Who are the intellectual heroes that inspire your work?
DJ: W.E.B. Du Bois. Du Bois’s commentary remains as prescient as ever, and his influence can be seen all throughout the edited volume, whether in Manu Karuka’s discussion of the counter-revolutionary settlement of the American Southwest, in my own discussion of “the propaganda of history” as a means of mobilizing investment capital, or in Ryan Jobson’s discussion of fossil capital.
I’m constantly floored by the multiplicity of methods Du Bois used to assert the humanity of Black people. Along with his essays, poems, and spirituals, there’s the Exposition des Negres d’Amerique; the remarkable set of infographics and data visualizations exhibited in Paris in 1900. (I’d highly recommend checking out these visualizations in, W.E.B. Du Bois’s Data Portraits: Visualizaing Black America, edited by Whitney Battle-Baptise and Britt Rusert).
JL: Saidiya Hartman. The arresting power of her language shakes us out of conventional ways of thinking, and the poetry she brings to black life sets my mind on fire. I spent weeks thinking about her most recent book Wayward Lives, Beautiful Experiments after reading it, and I teach her Lose Your Mother nearly every year.
In what way does your book help us imagine new worlds?
JL: Racial capitalism is highly resistant to destruction. It has survived what Atlantic slavery and Jim Crow apartheid could not. I’m not sure how much success we can have if our goal is simply to dismantle racial capitalism. Instead, I see this book as aligned with an abolitionist politics that is based on building the new rather than simply fighting defensive battles against the old. This is something the present-day prison and police abolitionist movement does better than the movement to end slavery—I think an important criticism of nineteenth century abolitionists is that even though they accomplished something almost unprecedented by forcing the United States to imagine a world without slavery, they didn’t always spend a lot of time envisioning what that world would look like, leaving an opening for racial capitalism to reconstruct itself in new ways from the remains of slavery.
“Racial capitalism has survived what Atlantic slavery and Jim Crow apartheid could not.”
DJ: The daunting, and urgent, task of imagining new worlds was not my ambition, and I say that for two reasons. For starters, I am still confronting the limits of my own imagination. I am more inclined to follow the lead of prison abolitionists, afro-futurist writers, and those who seek to adapt the eighteenth century tradition of mutual aid and altruistic exchange to a new tomorrow.

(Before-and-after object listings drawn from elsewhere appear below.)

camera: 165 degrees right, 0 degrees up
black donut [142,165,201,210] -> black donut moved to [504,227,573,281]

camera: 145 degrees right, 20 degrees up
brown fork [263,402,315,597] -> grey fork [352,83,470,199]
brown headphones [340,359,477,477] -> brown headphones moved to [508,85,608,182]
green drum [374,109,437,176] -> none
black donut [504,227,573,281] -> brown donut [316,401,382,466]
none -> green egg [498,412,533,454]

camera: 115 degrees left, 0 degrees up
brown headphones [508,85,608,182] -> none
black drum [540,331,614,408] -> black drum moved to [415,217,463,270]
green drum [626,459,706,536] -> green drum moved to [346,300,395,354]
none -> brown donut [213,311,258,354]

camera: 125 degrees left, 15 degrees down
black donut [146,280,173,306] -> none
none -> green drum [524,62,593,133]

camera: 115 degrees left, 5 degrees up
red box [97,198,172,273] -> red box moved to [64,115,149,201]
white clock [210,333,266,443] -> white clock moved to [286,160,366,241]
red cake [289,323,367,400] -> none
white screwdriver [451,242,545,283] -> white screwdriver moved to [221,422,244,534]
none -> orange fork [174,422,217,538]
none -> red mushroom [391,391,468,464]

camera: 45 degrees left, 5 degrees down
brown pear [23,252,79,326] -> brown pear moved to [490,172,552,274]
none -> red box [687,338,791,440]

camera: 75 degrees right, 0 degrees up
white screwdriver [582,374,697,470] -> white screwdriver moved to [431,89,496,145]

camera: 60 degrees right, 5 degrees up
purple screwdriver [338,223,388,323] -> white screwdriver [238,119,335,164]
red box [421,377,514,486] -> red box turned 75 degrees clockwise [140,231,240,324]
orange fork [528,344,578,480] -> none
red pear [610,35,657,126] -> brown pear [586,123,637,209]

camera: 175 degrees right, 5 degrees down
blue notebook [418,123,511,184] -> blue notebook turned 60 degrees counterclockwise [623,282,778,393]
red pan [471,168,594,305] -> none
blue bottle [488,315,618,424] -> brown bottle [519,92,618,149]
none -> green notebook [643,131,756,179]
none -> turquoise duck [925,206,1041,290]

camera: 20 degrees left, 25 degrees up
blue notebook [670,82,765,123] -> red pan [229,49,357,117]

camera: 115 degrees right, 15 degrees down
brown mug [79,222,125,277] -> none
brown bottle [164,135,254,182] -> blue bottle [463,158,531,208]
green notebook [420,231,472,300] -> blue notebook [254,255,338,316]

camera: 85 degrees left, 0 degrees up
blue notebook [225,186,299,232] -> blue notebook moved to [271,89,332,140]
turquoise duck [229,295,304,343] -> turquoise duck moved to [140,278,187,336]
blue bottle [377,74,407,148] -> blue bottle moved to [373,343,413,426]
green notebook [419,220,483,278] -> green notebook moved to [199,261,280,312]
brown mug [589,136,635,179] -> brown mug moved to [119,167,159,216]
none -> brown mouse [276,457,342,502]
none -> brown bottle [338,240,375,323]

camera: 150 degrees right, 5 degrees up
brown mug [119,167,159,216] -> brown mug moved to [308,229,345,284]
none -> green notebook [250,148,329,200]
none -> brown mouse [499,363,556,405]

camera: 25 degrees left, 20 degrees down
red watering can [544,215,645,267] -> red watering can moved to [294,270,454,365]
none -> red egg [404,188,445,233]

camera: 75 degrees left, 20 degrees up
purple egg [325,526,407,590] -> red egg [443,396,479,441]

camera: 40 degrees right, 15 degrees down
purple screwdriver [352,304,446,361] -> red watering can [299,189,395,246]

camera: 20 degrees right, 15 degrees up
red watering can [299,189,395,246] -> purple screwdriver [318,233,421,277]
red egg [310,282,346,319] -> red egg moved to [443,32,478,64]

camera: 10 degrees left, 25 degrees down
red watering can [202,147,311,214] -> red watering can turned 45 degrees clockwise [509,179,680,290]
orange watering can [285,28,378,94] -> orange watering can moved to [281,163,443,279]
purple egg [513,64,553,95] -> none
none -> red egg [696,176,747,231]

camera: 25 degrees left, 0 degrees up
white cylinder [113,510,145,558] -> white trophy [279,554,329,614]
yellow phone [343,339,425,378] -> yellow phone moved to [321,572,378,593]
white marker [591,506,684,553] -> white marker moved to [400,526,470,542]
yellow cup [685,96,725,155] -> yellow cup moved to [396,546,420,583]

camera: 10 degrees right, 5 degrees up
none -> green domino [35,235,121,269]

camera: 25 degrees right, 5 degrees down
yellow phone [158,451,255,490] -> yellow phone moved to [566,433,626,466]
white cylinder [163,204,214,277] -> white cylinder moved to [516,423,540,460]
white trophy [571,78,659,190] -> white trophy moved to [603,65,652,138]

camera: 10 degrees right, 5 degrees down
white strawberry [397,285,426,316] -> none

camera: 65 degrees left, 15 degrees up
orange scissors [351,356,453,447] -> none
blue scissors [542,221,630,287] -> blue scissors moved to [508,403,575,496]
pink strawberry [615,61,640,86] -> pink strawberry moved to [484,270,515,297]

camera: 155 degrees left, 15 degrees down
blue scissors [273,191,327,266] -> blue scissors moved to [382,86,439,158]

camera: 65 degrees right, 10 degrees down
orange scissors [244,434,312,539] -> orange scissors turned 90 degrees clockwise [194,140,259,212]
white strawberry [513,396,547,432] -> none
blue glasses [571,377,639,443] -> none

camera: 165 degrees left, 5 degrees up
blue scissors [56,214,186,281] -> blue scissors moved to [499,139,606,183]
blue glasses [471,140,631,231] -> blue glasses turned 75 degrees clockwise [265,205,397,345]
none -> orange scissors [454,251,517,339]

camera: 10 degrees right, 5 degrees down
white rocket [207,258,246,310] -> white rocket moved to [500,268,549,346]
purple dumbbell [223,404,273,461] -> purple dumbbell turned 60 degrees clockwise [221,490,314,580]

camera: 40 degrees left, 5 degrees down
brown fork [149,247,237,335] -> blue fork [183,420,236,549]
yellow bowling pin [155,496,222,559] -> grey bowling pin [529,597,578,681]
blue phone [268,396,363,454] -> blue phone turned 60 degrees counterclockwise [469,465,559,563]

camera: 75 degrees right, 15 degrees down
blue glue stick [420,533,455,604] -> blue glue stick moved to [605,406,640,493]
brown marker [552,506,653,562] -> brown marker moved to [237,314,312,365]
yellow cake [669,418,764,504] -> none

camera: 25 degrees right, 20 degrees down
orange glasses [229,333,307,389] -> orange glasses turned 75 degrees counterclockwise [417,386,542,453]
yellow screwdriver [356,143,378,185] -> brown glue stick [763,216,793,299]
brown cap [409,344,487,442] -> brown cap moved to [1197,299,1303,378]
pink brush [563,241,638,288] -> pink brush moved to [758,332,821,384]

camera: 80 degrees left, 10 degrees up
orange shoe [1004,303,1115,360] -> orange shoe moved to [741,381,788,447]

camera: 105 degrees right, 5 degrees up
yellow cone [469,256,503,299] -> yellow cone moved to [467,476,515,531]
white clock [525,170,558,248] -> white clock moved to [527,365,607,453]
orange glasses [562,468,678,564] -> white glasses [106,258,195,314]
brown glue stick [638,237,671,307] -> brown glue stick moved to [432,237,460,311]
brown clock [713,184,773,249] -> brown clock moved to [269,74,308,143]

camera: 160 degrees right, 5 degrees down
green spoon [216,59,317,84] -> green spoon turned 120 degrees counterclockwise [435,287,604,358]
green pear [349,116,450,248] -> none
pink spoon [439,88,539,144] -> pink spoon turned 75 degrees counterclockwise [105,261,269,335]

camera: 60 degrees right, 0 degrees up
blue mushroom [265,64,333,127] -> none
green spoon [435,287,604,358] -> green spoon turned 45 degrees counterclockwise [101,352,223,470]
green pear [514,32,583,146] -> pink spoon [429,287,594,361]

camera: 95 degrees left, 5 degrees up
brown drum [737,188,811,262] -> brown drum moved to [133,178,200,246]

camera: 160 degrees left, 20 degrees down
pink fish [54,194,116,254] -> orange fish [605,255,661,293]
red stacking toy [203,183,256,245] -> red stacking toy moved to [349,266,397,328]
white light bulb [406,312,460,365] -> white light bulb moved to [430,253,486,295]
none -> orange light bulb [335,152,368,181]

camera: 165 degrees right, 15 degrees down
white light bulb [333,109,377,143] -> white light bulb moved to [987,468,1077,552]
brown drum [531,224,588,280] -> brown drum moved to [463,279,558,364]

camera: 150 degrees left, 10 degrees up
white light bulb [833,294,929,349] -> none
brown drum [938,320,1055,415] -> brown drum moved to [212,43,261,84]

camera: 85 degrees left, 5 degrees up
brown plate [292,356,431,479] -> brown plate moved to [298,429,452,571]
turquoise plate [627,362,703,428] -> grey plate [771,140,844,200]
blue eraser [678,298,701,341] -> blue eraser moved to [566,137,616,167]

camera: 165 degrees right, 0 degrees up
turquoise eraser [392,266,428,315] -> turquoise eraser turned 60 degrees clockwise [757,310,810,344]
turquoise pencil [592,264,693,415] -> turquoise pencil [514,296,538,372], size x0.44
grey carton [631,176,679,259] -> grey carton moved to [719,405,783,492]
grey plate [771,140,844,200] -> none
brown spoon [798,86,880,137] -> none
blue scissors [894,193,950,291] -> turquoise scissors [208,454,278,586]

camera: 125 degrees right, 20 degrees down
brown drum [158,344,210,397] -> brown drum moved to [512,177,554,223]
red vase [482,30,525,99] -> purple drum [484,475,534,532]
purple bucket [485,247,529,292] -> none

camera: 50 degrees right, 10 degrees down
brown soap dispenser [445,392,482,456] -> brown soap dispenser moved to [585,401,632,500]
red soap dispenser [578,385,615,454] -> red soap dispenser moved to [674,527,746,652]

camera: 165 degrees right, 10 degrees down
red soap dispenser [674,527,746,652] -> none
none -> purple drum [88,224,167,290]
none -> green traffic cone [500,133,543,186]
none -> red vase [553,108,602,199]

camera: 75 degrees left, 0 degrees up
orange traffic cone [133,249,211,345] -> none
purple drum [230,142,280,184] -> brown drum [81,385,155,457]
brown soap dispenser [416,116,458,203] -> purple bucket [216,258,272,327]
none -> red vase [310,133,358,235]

The other reason is that a central motivation behind the volume was to contend with the paradox of racial capitalism. Our sense is that the major ruptures of the modern world—from the formal end to the transatlantic slave trade to emancipation, from decolonization to the non-violent revolutions of the mid twentieth century—created new social, political, and economic opportunities, however fleeting. But it was also in these moments of rupture, in which racial capitalism was reproduced, in no small part by individual and institutions who hedged their bets that the ‘old’ was coming to pass, and adapted to that which emerged in its wake.
Roberto Sirvent is a teacher living in California.